Have you ever felt pressured to improve who you are to get what you want?
Of course you have; we all have. In fact, that is one of the most dangerous thoughts in singleness: I am alone because there is something wrong with me.
If you are a female and over a certain age – 12 – you will inevitably think there is something not quite right about you. It could be your nose, height, thighs, freckles — or a myriad of other perfectly normal parts of the human form — that you decide is not in line with what is considered beautiful.
For me as a teen, it was my feet. In fact, I once had a dream that I got into a very serious car accident and was rushed to hospital. After waking up from surgery I was told the only injury I had was to my feet, and unfortunately they had to surgically reduce them to a size six. I cannot describe the disappointment of waking up to realize the accident had never happened!
A few years ago the TODAY Show in America did a study that showed the average woman spends 55 minutes every day, or two weeks a year, obsessing about her appearance. The same study found that 60 percent of adult women have negative thoughts about themselves weekly, compared with 36 percent of men. In summary, women in general don’t like who they are and are spending vast amounts of time trying to make improvements.
Over the years I have seen this in my own life, especially in my early 20s and 30s, when I spent far more time trying to improve what was wrong instead of choosing to enhance what was right. I thought surely I was just a few upgrades away from desirable and date-worthy.
And then one day I learned a valuable lesson about the usefulness of such improvements.
The year was 2006, and I had, very reluctantly, joined the online dating scene. Back then it was still taboo; to admit you were registered on a dating site was akin to admitting you’d tried everything else and that was your last hope of romance before the eggs dried up.
As I was living in the U.K., my options were even more limited. I am not exaggerating when I say that in six months of being registered, I came across two men who were living in the U.K. Everyone else was in America.
But though my “choices” were whittled down to “a choice,” one of the two guys seemed genuinely nice. We began emailing a bit, which eventually led him to visit where I lived so we could meet. He stayed with his sister, and we spent the afternoons and evenings together over a weekend, enjoying talking and getting to know one another. I received a phone call about an hour after he left. He was on the train and was still thinking of me (this is a good start), and he needed to talk to me (all going well here) and let me know that while he expected I would be great (holding my breath here), he never thought I’d be amazing (wow, this is really happening) and therefore he has decided (of course I’d like to see you again) … he would like to get back with his ex-girlfriend.
Silence.
My mind went blank. I stopped choosing which English castle to use for the wedding. Soon his voice faded into the distance as he cut through the awkwardness by elaborating on how great he thought I was and how sorry he was this wasn’t going to work …. while all I could hear was “amazing isn’t good enough.”
I was polite and quickly ended the conversation before the dam of tears burst forth. Ringing my pastor immediately afterward, I exclaimed through those tears: “If amazing isn’t good enough … then what is?!”
At that moment, all hopes of marriage seemed out of reach because I had done it: I was amazing … yet I still didn’t qualify as serious dating material.
What my pastor helped me realize was even though I was amazing (I like to keep hearing myself say that), it showed this guy how much he loved the one he had previously been afraid to choose.
I wish I could say in that moment I felt honored to have helped someone find the woman of his dreams, but I was honestly more annoyed than honored.
Yet it taught me a good lesson: Amazing isn’t the goal; authenticity is.
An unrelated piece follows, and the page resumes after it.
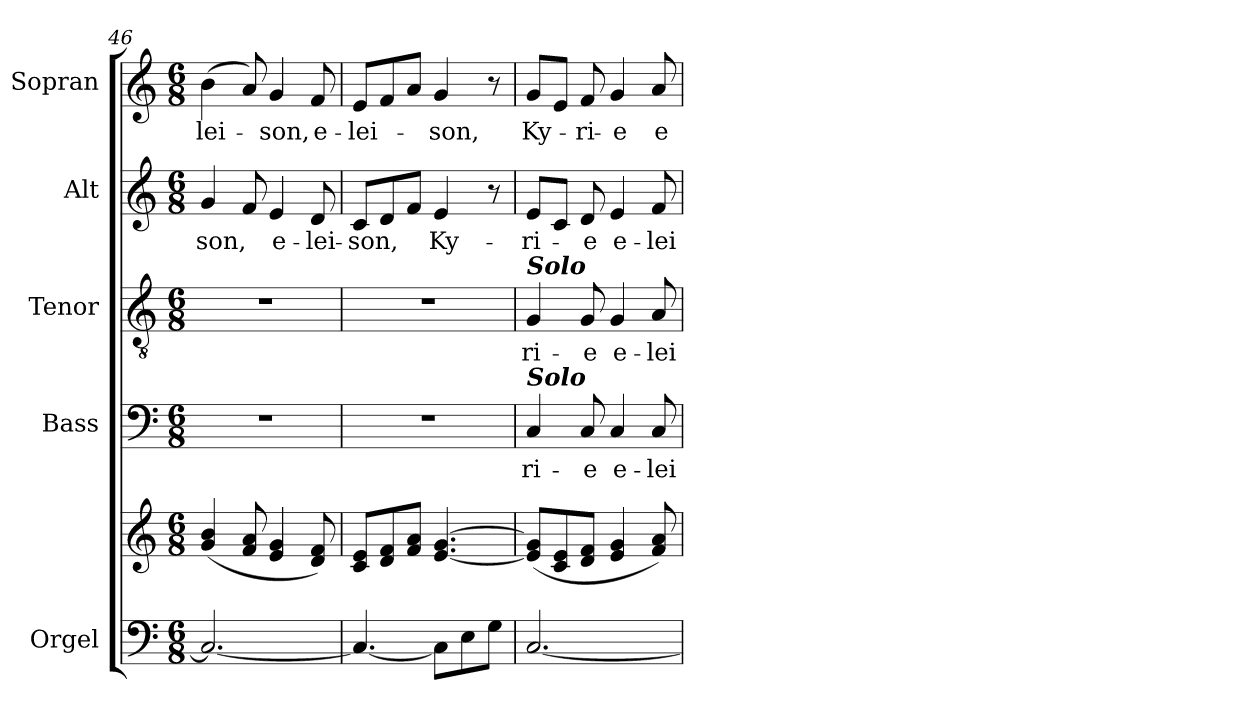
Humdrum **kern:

He had an authentic relationship with a woman he loved but was afraid to commit to, and only through exploring other options could he see how much her authenticity won against the amazing choices around him. They are now married and, last I heard, doing really well, for which I genuinely am very pleased.
Which do you tend to focus on in yourself and others – amazing or authentic?
Amazing fades. This season will soon be so last season, as over time all relationships eventually uncover brokenness. The endearing becomes annoying, and what once was cute will in time become the thorn in your side.
Authenticity, though, stays with us forever. It is the glue that holds our hearts together. Knowing, accepting and loving one another for who we are is the watered soil in which our redeemed selves can truly begin to flourish. We see this in Jesus’ interaction with the Samaritan woman, Peter, the woman with the issue of blood, Zaccheaus, Martha … need I continue?
His love is one of grace and full acceptance, never turning you away and always viewing your life through the power of the cross: redeemed, beautiful and clean.
We may think authenticity is born out of amazing, but it’s actually the other way around. As we embrace our authenticity in Christ, we grow into the amazing person He created us to be.
And, unlike shoe sizes, this is one growth stage I’m happy to embrace.